Pacific News Service, Commentary, George Koo, Posted: Jun 16, 2005
Editor's Note: Blaming China for U.S. economic ills doesn't make sense, the writer says.
SAN FRANCISCO--U.S. Congress, led by Sens. Charles Schumer (D-NY) and Lindsey Graham (R-SC), appears headed on a collision course with China over trade. Ironically, the senators see imposing a tariff duty on inbound Chinese goods as a solution to U.S. economic woes, contrary to the spirit of global free trade.
Any student of economics should be able to skewer the contradictions of this logic with ease. Here are some data to facilitate their exercise.
When Beijing pegged their currency, the Renminbi, to the dollar more than 10 years ago, it was considered a fair peg.
Some three years later, the Asian financial crisis struck and neighboring countries devalued their currencies to keep their economies from drowning. They were most fearful that China would devaluate the Renminbi in step, thus canceling any relief gained in devaluating.
Instead, Beijing hung onto the peg and rode with a subsequently strengthening dollar all the way up -- and then all the way down. To accuse Beijing of artificially weakening its currency, or of manipulation, is to give Beijing credit for knowing more about the twists and turns of the U.S. economy than even Alan Greenspan.
Even though the U.S. trade deficit with China continues to increase and has reached enormous proportions, so has the U.S. deficit with the entire world. The deficit with China now represents 25 percent of the total deficit. In earlier years, the deficit with China was as high as 27.5 percent of the total, but nobody made a fuss then because it was part of a much smaller overall deficit.
This would suggest that the problem lies with us and not in any policy of China.
A decade ago, Japan was accused of being the cause of American economic woes. Now China is being painted with the same brush, even though China is clearly not practicing mercantilism.
China has open borders and encourages foreign investments. Japan never has. China's world trade is actually in reasonable balance, around 95 cents of import for every dollar of export, the U.S. imbalance notwithstanding.
Annually, China buys about twice as much from the European Union and from Japan than they do from the United States. The problem is not an unwillingness on the part of China to buy, but seems to be our unwillingness to sell.
The United States is content to be the dominant supplier of wheat and soybeans to China, but it is reluctant to take maximum advantage of its strengths in high technology.
Washington is very adept at applying the "dual use" label to restrain technology export. Dual use means any conceivable potential non-civilian alternate use. Any hypothetical use represents a threat to the U.S. and could outweigh any economic gain in the sale. Hi-tech sales face tons of red tape effectively hogtying the high tech industry.
Nearly 60 percent of China's exports come from foreign invested enterprises -- in other words, from many of the U.S.-based multinationals.
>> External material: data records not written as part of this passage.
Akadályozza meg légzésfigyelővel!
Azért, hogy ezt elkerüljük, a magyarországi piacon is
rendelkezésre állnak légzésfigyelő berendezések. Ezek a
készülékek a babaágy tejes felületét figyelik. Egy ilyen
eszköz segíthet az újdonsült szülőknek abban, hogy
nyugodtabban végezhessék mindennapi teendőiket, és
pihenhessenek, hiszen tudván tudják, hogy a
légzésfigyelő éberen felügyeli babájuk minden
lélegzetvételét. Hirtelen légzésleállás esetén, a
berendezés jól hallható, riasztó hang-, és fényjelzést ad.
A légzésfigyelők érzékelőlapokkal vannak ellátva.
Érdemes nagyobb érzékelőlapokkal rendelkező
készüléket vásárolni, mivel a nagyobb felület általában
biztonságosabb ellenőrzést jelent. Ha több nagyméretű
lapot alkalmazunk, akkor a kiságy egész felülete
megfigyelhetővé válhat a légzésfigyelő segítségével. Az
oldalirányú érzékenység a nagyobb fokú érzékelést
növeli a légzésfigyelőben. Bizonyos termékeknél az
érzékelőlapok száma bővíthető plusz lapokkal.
The manufacturer, the distributor and the retailer in the United States are all making money from China's ability to make quality goods at low prices.
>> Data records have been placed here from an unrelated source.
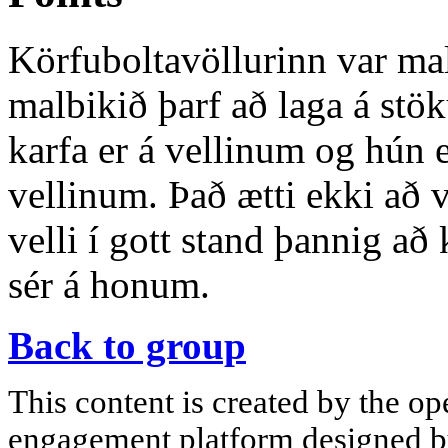
Körfuboltavöllurinn var mal
malbikið þarf að laga á stö
karfa er á vellinum og hún e
vellinum. Það ætti ekki að
velli í gott stand þannig að 
sér á honum.
Back to group
This content is created by the op
engagement platform designed by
The proposed 27.5 percent duty on China-made goods will hurt the bottom lines of American companies and certainly discourage spending by the American consumer, but it will have questionable effect on restoring American jobs. Virtually all of these manufacturing jobs moved offshore decades ago, and are now moving from those places -- Taiwan, Korea, Mexico, Singapore et al. -- to China.
The good senators seem to believe that if the yuan is allowed to float, our economic woes will be over. Actually, a stronger yuan will not do much to close the huge wage rate gap, as much as 20 to 1, between the U.S. and China.
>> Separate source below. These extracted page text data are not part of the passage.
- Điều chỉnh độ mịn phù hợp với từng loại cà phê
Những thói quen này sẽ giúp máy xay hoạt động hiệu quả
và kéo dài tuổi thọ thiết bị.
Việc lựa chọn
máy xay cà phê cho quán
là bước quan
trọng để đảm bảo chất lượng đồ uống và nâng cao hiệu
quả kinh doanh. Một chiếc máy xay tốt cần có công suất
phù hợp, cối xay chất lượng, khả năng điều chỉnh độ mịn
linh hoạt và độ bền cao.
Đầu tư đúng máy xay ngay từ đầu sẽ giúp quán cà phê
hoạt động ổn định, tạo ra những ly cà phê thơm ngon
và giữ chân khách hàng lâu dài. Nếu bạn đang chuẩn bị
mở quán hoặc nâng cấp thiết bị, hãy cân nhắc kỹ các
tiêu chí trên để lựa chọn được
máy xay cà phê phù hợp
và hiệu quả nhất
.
In fact, over the most recent decade, China suffered job losses on an order of magnitude greater than the United States. Over the same period, China's wage scale increased by 300 percent, while the United States showed an increase of 30 percent.
China seems to have faced the challenges of its fast-growing economy better than we in the United States have managed our massive one. Of course, China does not have to contend with continuous billion-dollar hemorrhages like an Iraq war.
In a few years, China will be poised to challenge leading-edge efforts in stem cell research. By then the United States will be the world's leading authority on creationism and intelligent design.
Annually, China is already turning out more than seven times more graduates in engineering and other technical disciplines than the United States. They are amassing the human resources to move up the value chain of manufacturing. We are trying to leave no child behind.
Instead of looking for easy political solutions, we need to address the many systemic problems gnarling the insides of the American economy.